# Bit Twiddling Hacks

I recently implemented an algorithm that has to perform checks on all subsets of some large set. A subset of an $n$-sized set can be understood as a binary string of length $n$ where bit $i$ is set if and only if the $i$-th element is in the subset. During my search for code to enumerate such bitstrings, I found the greatest page in the entire internet. If anyone can explain to me how computing the next bit permutation (the last version) works, please do.

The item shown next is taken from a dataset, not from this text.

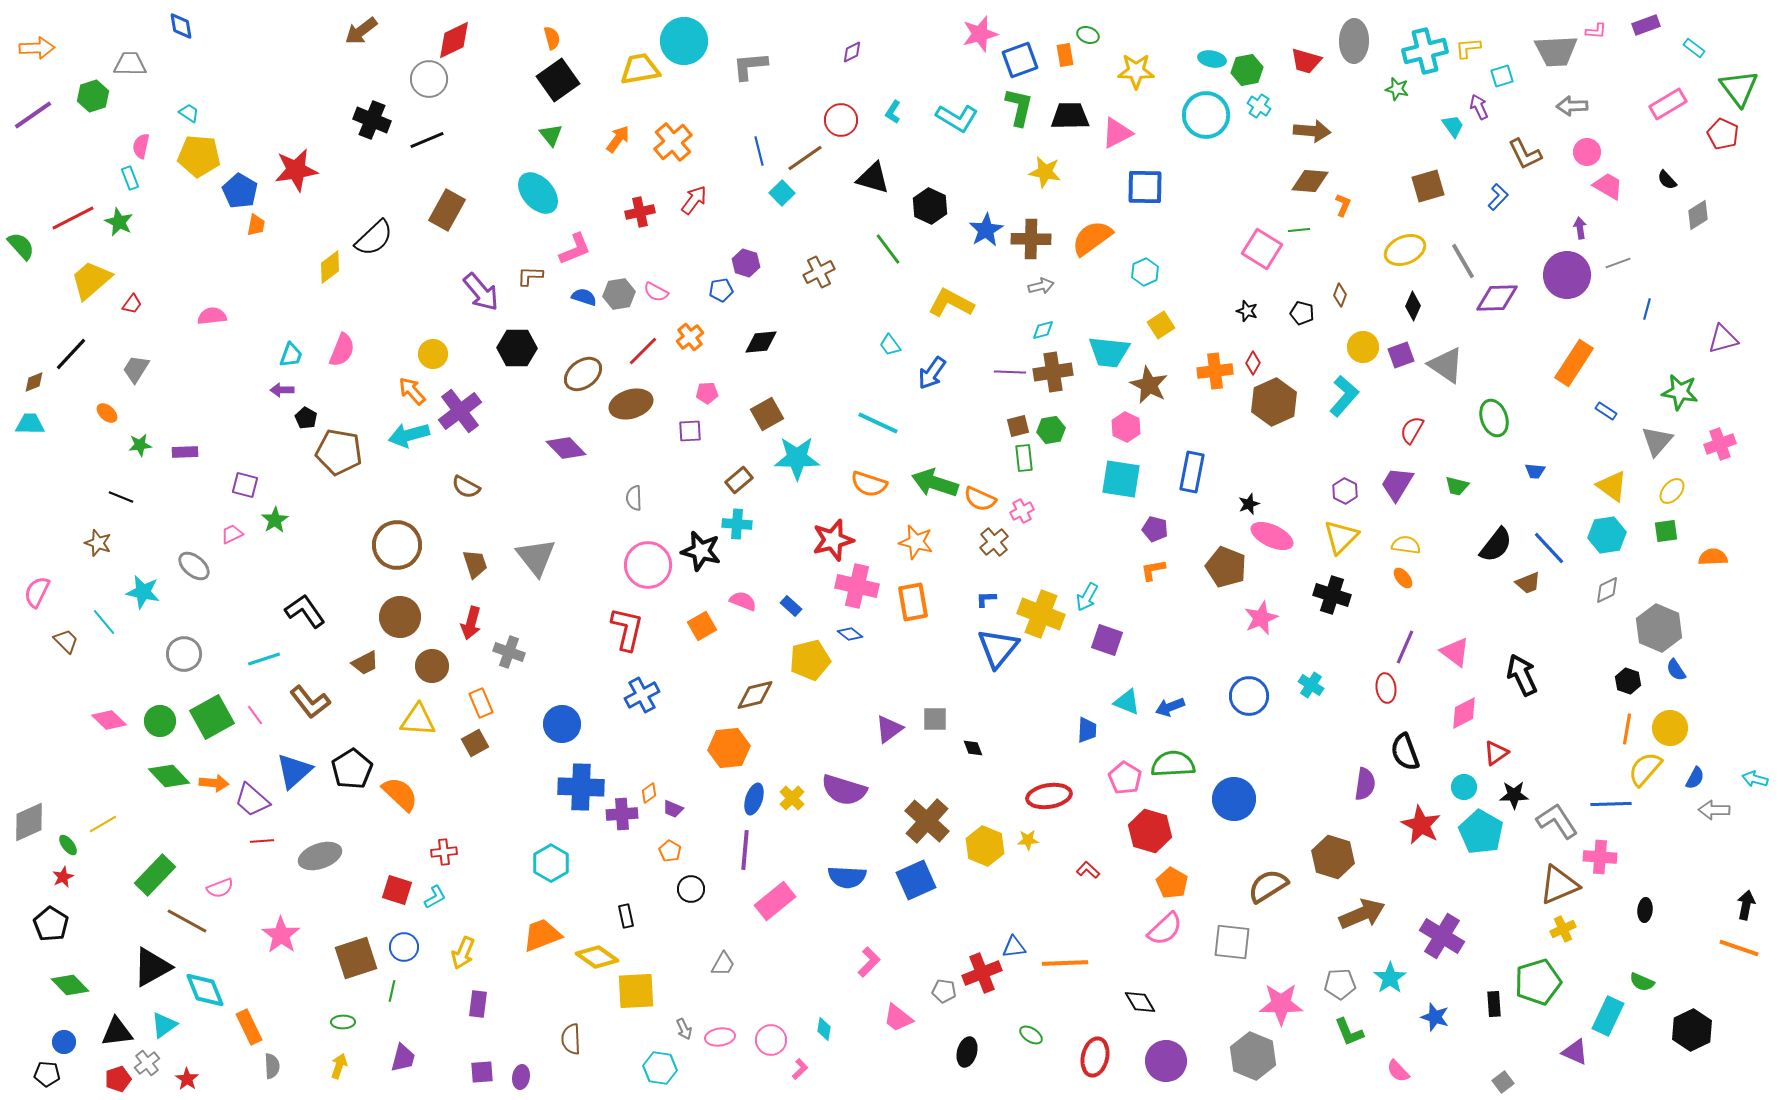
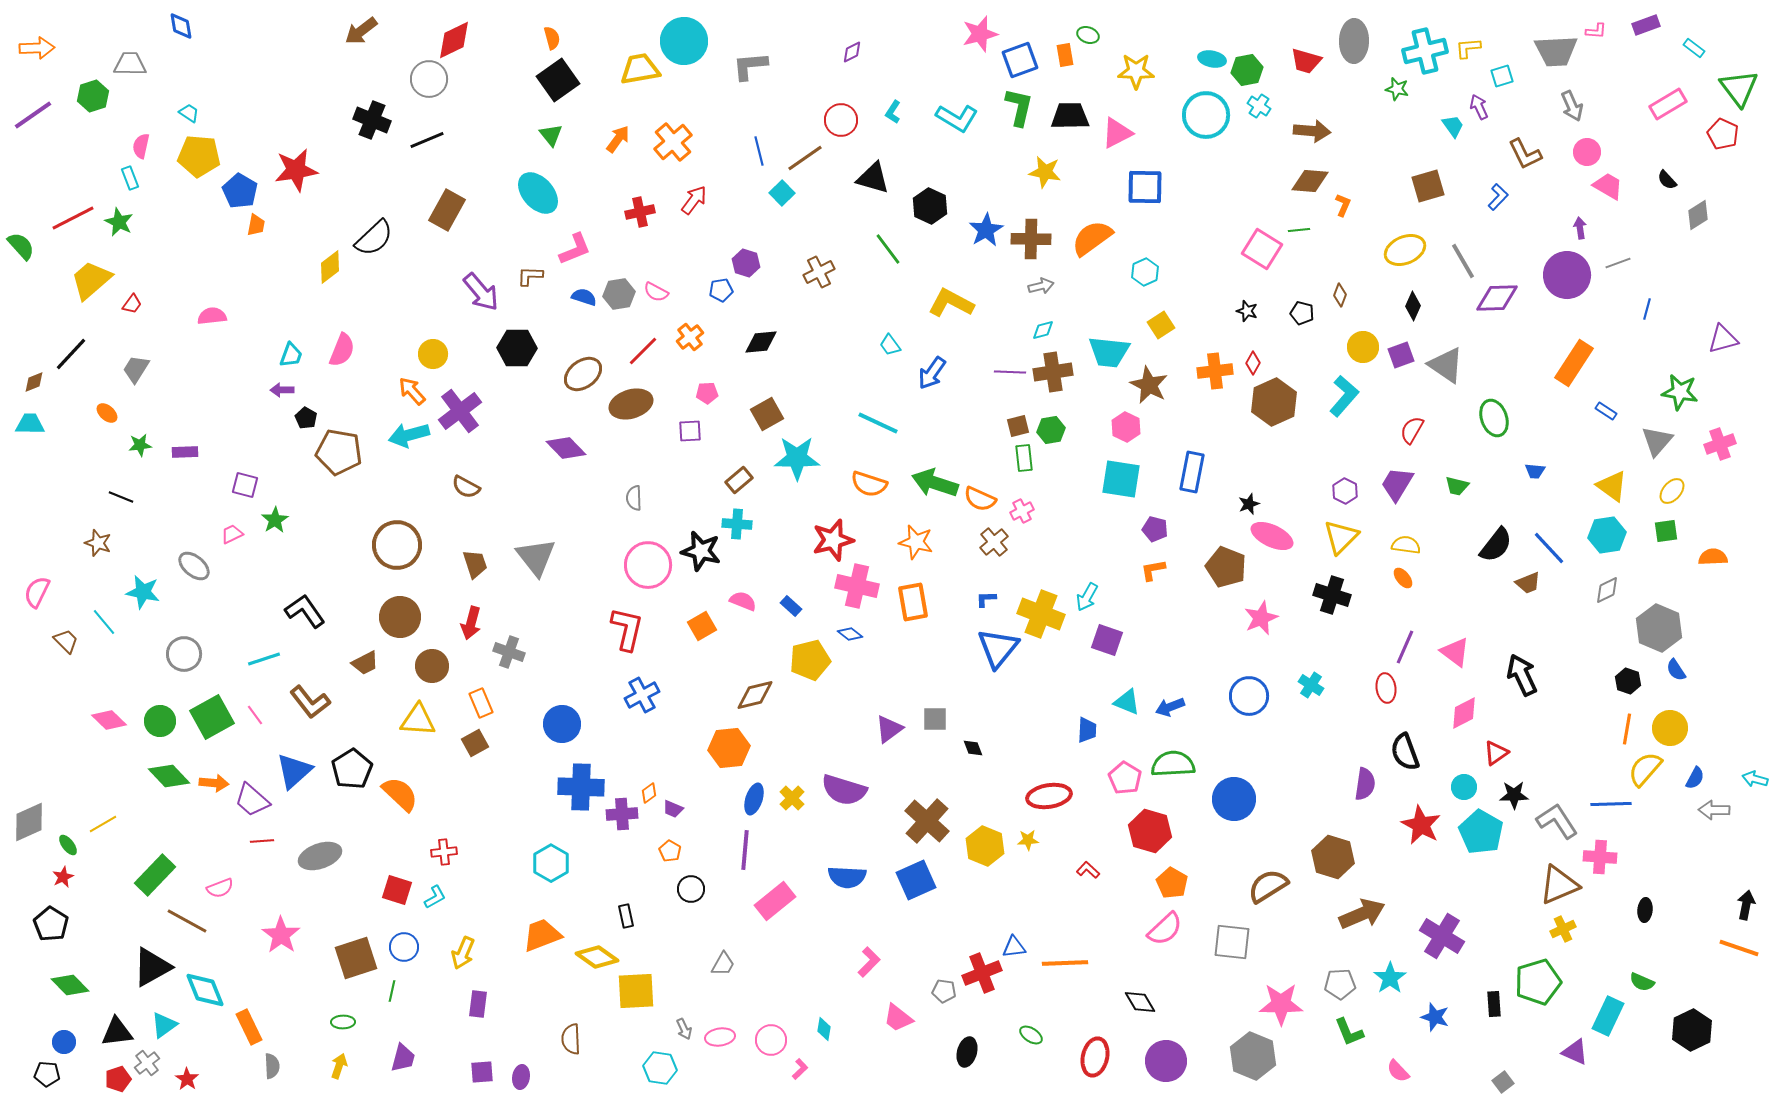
gray arrow at (1572, 106): rotated 112 degrees counterclockwise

## 5 Replies to “Bit Twiddling Hacks”

1. Timon says:
Usually I look these kinds of things up in the "Hacker's Delight" book (http://www.hackersdelight.org). They also have many code snippets online under http://www.hackersdelight.org/hdcode.htm. Unfortunately, they only present an efficient algorithm for generating a single user-defined permutation, but none for this lexicographically-next permutation problem :-(
2. First of all, fancy seeing you here! Second, thanks for the crazy awesome links. Since I am sporting Firefox now, I can even bookmark those.
3. Phille says:
Yeah, "bit fiddling hacks" is a nice one. I found out about it exactly like you did: Subsets encoded as binary string. But in the end I took the piece of code I needed (how to compute the size of my subset) from wikipedia … http://en.wikipedia.org/wiki/Hamming_weight But exactly this lexicographically next permutation thingy might come in handy for a side/subproject in the next weeks.
4. This is fun. :) First, going to the next permutation is very much like counting in binary, except that the number of 1s has to stay the same. It's just the smallest number that is both greater than the current one and has the same number of ones. So we calculate the smallest possible increase while maintaining the number of ones as follows: 1. Take the rightmost maximal block of 1s. Assume it has length n and there are m 0s to its right. 2. Change the 0 to its left to a 1. 3. Zero out the block of 1s and 4. set n-1 bits of lowest significance to 1s. The algorithm, slightly modified using chars and more step-by-step, looks like this:
unsigned char const a = cur_perm | (cur_perm - 1);
unsigned char const b = a+1;
unsigned char const c = (~a & b) - 1;
unsigned char const d = c >> __builtin_ctz(cur_perm) + 1;
unsigned char const next_perm = b | d;

Note that -~x is just a stupid way of writing x+1, as arithmetic negation in two's complement is equivalent to negating bit-wise and adding 1 after. Also, __builtin_ctz(cur_perm) equals m. For example, say cur_perm = 0b10111000. 1. Step a sets the rightmost 0s to 1: a=10111111. 2. Step b flips the 0 left of the rightmost block of 1s and zeroes out everything to its right: b=11000000. 3. Step c consists (exactly) of all 1s to the right of the flipped bit: c=00111111. That are m+n 1s. 4. Step d shifts c by m+1, therefore leaving the n-1 least significant bits as 1s: d=00000011. 5. The final step puts together the more significant bits in b and the bits of lower significance in d.
5. Awesome! Thanks for explaining it.